[Document passage Boundary: Start]

Personalization is only one of four techniques the app leverages, however. The second thing the app does is show smokers their actual nicotine use and habits, which are often not in line with personal expectations, Watt noted.

“If you ask smokers how many cigarettes they smoke a day, it’s amazing how many get it wrong,’” he said. “Everyone thinks they smoke 20 a day and in reality, it can be massively different.”

The app tracks how many cigarettes people actually smoke, as well as the circumstances, places and times of day where the desire to smoke is triggered, he said. “And it works, we can see that it’s working,” he added.

Behavioral Science

Thirdly, the app uses motivational techniques such as nudges to solidify commitments made at the beginning of the quit process and take people all the way to the end, Watt continued.

“We try and make the quit journey very real by walking and talking people through the benefits of quitting, the timescales involved and incorporating these into the goal setting itself,” he said.

Nudges include things such as the potential financial savings that users are realizing from quitting smoking, how many days they’ve been smoke free, how many cigarettes they've actually not smoked, he pointed out.

Finally, the app helps quitters deal with relapse situations, “those moments when you would normally pick up a cigarette and smoke,” Watt explained.

[Document passage Boundary: End]
[Listed entries Boundary: Start]

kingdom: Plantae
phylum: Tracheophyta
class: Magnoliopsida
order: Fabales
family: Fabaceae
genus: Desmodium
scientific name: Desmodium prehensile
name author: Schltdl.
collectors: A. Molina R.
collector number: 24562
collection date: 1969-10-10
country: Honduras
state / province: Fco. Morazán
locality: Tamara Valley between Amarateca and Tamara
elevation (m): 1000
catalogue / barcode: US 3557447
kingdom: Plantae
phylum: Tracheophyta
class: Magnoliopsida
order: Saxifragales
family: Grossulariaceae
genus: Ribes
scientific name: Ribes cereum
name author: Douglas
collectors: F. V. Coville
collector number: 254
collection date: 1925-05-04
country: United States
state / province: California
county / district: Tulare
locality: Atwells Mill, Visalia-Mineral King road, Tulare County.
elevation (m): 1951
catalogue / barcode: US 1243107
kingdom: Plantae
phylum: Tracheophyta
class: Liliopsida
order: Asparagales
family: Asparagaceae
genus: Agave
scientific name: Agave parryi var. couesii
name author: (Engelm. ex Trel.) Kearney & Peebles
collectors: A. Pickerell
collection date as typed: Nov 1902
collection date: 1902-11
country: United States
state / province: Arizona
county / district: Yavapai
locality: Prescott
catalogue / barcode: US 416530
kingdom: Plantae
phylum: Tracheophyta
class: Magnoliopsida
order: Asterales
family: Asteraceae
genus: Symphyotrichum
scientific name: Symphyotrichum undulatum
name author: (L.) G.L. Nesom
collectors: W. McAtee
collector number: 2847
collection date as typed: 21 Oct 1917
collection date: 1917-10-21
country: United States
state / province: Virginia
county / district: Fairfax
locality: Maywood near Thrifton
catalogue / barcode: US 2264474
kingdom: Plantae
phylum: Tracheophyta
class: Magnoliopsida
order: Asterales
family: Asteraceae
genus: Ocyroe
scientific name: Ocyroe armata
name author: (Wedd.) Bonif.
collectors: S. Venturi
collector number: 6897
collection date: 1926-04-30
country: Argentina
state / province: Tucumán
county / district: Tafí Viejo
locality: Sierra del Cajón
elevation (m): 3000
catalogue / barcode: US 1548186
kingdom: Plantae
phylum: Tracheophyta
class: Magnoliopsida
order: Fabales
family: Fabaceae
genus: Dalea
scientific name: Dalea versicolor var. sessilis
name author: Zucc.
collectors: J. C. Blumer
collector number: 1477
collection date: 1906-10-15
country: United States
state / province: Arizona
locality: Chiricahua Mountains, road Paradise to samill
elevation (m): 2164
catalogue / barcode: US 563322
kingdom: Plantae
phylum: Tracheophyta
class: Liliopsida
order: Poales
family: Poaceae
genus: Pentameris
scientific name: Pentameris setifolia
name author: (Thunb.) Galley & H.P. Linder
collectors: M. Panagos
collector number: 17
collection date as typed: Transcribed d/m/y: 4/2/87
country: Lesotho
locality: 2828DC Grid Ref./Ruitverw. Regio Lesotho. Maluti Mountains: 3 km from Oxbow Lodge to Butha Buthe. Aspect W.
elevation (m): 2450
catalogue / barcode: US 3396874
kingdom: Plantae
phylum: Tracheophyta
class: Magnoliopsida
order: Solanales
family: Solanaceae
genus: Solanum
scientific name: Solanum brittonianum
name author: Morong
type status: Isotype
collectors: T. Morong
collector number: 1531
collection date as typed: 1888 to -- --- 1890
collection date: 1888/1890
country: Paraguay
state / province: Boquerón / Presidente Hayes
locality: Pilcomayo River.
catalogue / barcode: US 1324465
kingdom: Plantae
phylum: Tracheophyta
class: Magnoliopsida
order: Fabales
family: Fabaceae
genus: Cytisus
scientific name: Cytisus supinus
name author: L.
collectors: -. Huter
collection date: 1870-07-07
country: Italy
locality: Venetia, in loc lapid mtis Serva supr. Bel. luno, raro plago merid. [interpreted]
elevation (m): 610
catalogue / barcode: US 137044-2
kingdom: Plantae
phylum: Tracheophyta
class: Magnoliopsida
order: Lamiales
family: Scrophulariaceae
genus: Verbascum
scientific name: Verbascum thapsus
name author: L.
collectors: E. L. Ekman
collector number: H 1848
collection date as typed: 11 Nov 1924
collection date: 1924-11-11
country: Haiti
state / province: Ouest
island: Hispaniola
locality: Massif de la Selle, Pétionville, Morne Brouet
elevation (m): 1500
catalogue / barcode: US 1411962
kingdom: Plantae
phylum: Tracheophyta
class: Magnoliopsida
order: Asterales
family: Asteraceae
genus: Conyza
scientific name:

[Listed entries Boundary: End]

Edit the article on the quit-smoking app, giving everything from "Behavioral Science" down to "he pointed out." with "financial savings" changed to "monetary savings".

(Answer for this exercise):
Behavioral Science

Thirdly, the app uses motivational techniques such as nudges to solidify commitments made at the beginning of the quit process and take people all the way to the end, Watt continued.

“We try and make the quit journey very real by walking and talking people through the benefits of quitting, the timescales involved and incorporating these into the goal setting itself,” he said.

Nudges include things such as the potential monetary savings that users are realizing from quitting smoking, how many days they’ve been smoke free, how many cigarettes they've actually not smoked, he pointed out.